Friday, July 1, 2011

Romney Repeatedly Said Obama ‘Made The Recession Worse,’ Now Claims ‘I Didn’t Say That Things Are Worse’

From the onset of his presidential campaign, Mitt Romney has “bet his candidacy on the economy,” as Dan Balz of the Washington Postput it. During the former Massachusetts governor’s announcement speech, he declared:
Barack Obama has failed America. When he took office, the economy was in recession. He made it worse.
Romney has repeated the same line during campaign stops since, including as recently as three days ago.
The Massachusetts Republican was asked about this charge by NBC’s Sue Kroll during a press conference in Allentown, Pennsylvania yesterday. Romney claimed to never have said it, responding, “I didn’t say that things are worse”:
KROLL: You continue to say that the economy is worse, but unemployment is lower than it was in 2009, the stock market was tumbling and it’s now above 12,000, and it is growing slowly, we just had a two percent gain this last quarter.So how can you continue to say that things are worse when they really aren’t worse?

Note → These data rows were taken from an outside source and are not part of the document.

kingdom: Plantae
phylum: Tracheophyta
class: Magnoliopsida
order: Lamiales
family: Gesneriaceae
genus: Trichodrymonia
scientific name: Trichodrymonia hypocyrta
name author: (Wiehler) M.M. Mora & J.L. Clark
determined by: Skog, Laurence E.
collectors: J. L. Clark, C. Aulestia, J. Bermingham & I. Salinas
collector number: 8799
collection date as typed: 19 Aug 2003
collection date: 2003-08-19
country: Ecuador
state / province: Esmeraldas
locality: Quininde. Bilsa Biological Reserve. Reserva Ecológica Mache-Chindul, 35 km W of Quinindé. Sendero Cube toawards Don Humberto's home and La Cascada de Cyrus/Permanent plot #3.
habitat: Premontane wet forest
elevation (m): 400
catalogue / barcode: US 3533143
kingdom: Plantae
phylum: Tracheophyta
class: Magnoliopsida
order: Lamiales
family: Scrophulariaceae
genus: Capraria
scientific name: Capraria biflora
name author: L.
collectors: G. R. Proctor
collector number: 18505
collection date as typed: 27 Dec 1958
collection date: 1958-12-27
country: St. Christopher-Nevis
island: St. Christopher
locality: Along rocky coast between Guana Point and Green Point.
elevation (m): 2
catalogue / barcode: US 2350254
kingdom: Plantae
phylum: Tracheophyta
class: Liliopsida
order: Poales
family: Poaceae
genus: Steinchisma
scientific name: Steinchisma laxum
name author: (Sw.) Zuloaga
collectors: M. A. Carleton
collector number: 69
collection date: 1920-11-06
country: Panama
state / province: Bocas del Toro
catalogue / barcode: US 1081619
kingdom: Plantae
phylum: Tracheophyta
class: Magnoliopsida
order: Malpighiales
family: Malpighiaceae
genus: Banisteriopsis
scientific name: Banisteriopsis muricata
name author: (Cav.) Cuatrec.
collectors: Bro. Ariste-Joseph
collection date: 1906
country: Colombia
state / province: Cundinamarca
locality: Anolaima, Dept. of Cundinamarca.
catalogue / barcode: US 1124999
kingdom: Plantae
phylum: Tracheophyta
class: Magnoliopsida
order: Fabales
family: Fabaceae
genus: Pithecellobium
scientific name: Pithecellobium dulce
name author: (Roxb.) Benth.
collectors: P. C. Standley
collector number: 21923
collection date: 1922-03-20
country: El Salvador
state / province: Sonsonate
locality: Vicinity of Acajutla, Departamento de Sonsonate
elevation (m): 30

ROMNEY: I didn’t say that things are worse. What I said was that the economy hasn’t turned around. That you’ve got 20 million Americans out of work or seriously unemployed. Housing values are going down. You have a crisis of foreclosures in this country. By the way, if you think the economy is great and doing well, be my guest.
Watch it:
During his 2008 presidential bid, Romney garnered a reputation as a flip-flopper. As far back as his Senate run in 1994, the late Sen. Ted Kennedy coined the term “multiple-choice Mitt.” Romney’s words Thursday did little to shed that image.
Washington Monthly’s Steven Benen summed up the situation well: “Even for Romney, who’s flip-flopped more often and on more issues than any American politician in a generation, this is ridiculous. He’s argued repeatedly that Obama made the economy worse, and when asked to defend the bogus claim, says he never made the argument in the first place.”